Oral decitabine and cedazuridine maintenance after haematopoietic stem-cell transplantation in very high-risk acute myeloid leukaemia or myelodysplastic syndrome (GFM-DACORAL-DLI): a multicentre, single-arm, phase 2 trial

Abstract

Background: The combination of a hypomethylating agent with donor lymphocyte infusion as maintenance therapy after haematopoietic stem-cell transplantation (HSCT) in acute myeloid leukaemia and myelodysplastic syndrome might reduce the risk of relapse. We aimed to evaluate the activity and safety of oral decitabine and cedazuridine (ASTX727) as maintenance after allogeneic HSCT in patients with acute myeloid leukaemia or myelodysplastic syndrome at very high risk of relapse post-transplantation.

Methods: We conducted a multicentre, single-arm, phase 2 study (GFM-DACORAL-DLI) at 12 centres in France.

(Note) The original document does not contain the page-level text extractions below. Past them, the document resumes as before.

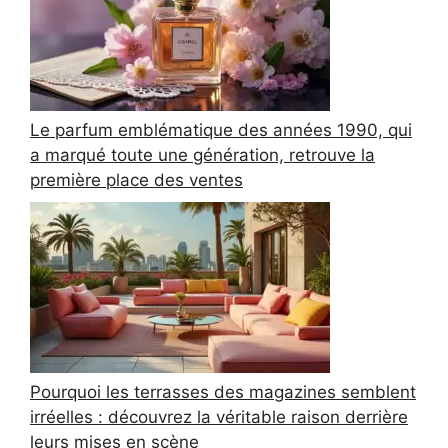
Le parfum emblématique des années 1990, qui
a marqué toute une génération, retrouve la
première place des ventes
Pourquoi les terrasses des magazines semblent
irréelles : découvrez la véritable raison derrière
leurs mises en scène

We enrolled patients aged 18-70 years with an Eastern Cooperative Oncology Group performance status of 0-2, without contraindication for HSCT, and with very high-risk disease (poor or very poor prognosis according to the revised International Prognostic Scoring System for myelodysplastic syndrome, adverse risk according to the 2017 European LeukemiaNet classification for acute myeloid leukaemia; unfavourable genetics; and acute myeloid leukaemia post-myelodysplastic syndrome or post-myeloproliferative neoplasm, or relapsing less than 2 years after complete response). Patients were included 5-45 days before transplantation. ASTX727 was orally administered at escalating doses (100 mg cedazuridine plus 35 mg decitabine starting at 1 day per cycle and increasing to 3 days) from day 40 post-HSCT, up to ten cycles. Donor lymphocyte infusion was recommended when patients had no contraindication after cycle 4. The primary endpoint was disease-free survival at 1 year after HSCT, assessed in the first 28 enrolled patients treated with ASTX7277. Safety was assessed in all participants who received at least one course of ASTX727. This study was registered with ClinicalTrials.gov (NCT04857645); enrolment is complete but follow-up is ongoing.

Findings: Between Sept 28, 2021, and March 1, 2023, 59 patients were screened and 51 patients underwent allogeneic HSCT (median age 62·0 years [IQR 56·5-65·0]; 22 [43%] female, 29 [57%] male). 34 patients received maintenance treatment with ASTX727; seven of them received at least one donor lymphocyte infusion. 14 (41%) patients completed the ten cycles. Median follow-up was 12·6 months (IQR 10·3-14·3). Among the first 28 enrolled patients treated with ASTX727, disease-free survival at 1 year after HSCT was 70·4% (95% CI 55·1-89·9). The most frequent grade 3 or worse adverse events were haematological, occurring in 25 (74%) of 34 patients (21 [62%] neutropenia, eight [24%] thrombocytopenia, four [12%] anaemia). Serious adverse events occurred in 14 (41%) of 34 patients, and were haematological in eight patients and gastrointestinal in three patients. One treatment-related death, due to thrombocytopenia, occurred.

Interpretation: ASTX727 could be a potential treatment option after HSCT in patients with acute myeloid leukaemia or myelodysplastic syndrome at very high risk of relapse. Further investigation is warranted to establish the efficacy and safety of this therapeutic approach.

Funding: Taiho Oncology and Astex Pharmaceuticals.